All that said, putting PSD onto your dev system and running it periodically to ensure that your application doesn't have bad saves/deletes is not a bad idea at all.
BNY Mellon
US
Yes, it would be helpful. The rules do include System-Settings to enable/disable the trigger activities (though note that the triggers still are in the declarative network... is there a better way to put a System-Setting reference directly in the trigger rule, so it wouldn't be added in the first place?) Speaking of, the package we got does have a bit of a mix-up with regard to the cached system settings, see Don't make me cache system-settings...
re: "you can fill up your table with Log-SaveDetect entries and not even realize it..."
This begs the point here that it would be a useful sysadmin tool to be able to monitor the growth of tables (or class instances).
Pegasystems Inc.
US
Jon,
While those are all good points, the key thing in my statement is that PSD is a diagnostic tool my team built. We are a support team and not a development team. It is not an officially released tool. I would reiterate that I wouldn't recommend putting it into production unless you have a specific issue you are trying to diagnose. Even then, you should probably be working directly with GCS. For lower environments where you are concerned about making sure your custom implementation doesn't get your work object and assignments out of sync, it's not a bad tool to have in your tool chest.
Thanks,
Mike
BNY Mellon
US
Harumph. I still don't know what the strategy is to clean this up fully.
Dealing with a situation now with "Flow Not At Task" -- basically, consider a process model where A is followed by B in the flow stages.

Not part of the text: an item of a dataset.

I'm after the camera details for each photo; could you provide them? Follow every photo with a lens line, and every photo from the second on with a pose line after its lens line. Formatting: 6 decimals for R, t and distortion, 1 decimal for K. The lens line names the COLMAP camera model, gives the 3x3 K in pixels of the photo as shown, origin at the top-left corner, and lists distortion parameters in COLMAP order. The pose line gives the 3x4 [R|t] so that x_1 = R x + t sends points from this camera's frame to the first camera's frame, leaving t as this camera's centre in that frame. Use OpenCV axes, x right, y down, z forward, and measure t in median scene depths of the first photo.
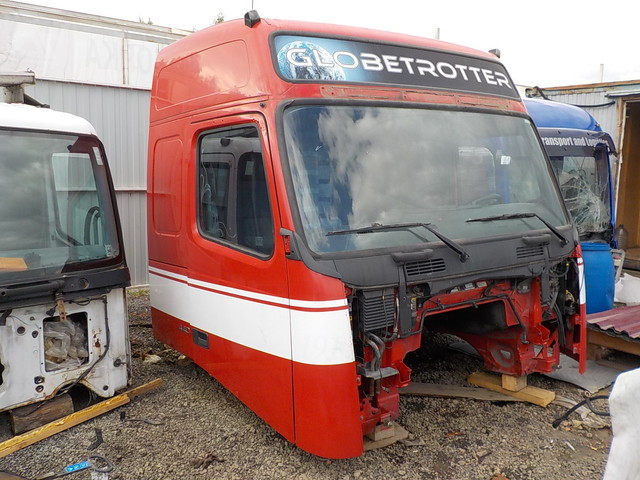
lens RADIAL K [[583.4, 0, 320.4], [0, 583.4, 240.4], [0, 0, 1]] dist [0.027009, -0.002541]
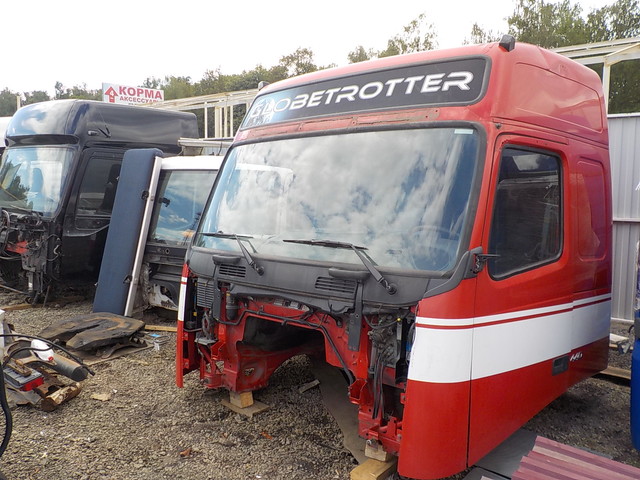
lens RADIAL K [[583.4, 0, 320.6], [0, 583.4, 239.0], [0, 0, 1]] dist [0.027009, -0.002541]
pose [[0.208705, 0.078952, -0.974786, 1.241102], [-0.137236, 0.989238, 0.050740, -0.094593], [0.968302, 0.123186, 0.217294, 0.801047]]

The Assignment has been updated to flow A, but the workpage.pxFlow(<B>) was not properly updated, while workpage.pxFlow(<A>) is still present and filled out.
From what I see, the .pxFlow() pages are added within the flow-generated Java -- that's not very modular.
We need a function/activity (to be run by privilege, of course), which would copy the current assignment page to the corresponding pxFlow() to patch things up in these situations.
BNY Mellon
US
And, for FixBrokenAssignments to run, it needs pxFlow(<FlowName_Subscript>).pyFlowType=FlowName set.
So we ended up writing our own activity above to fix this.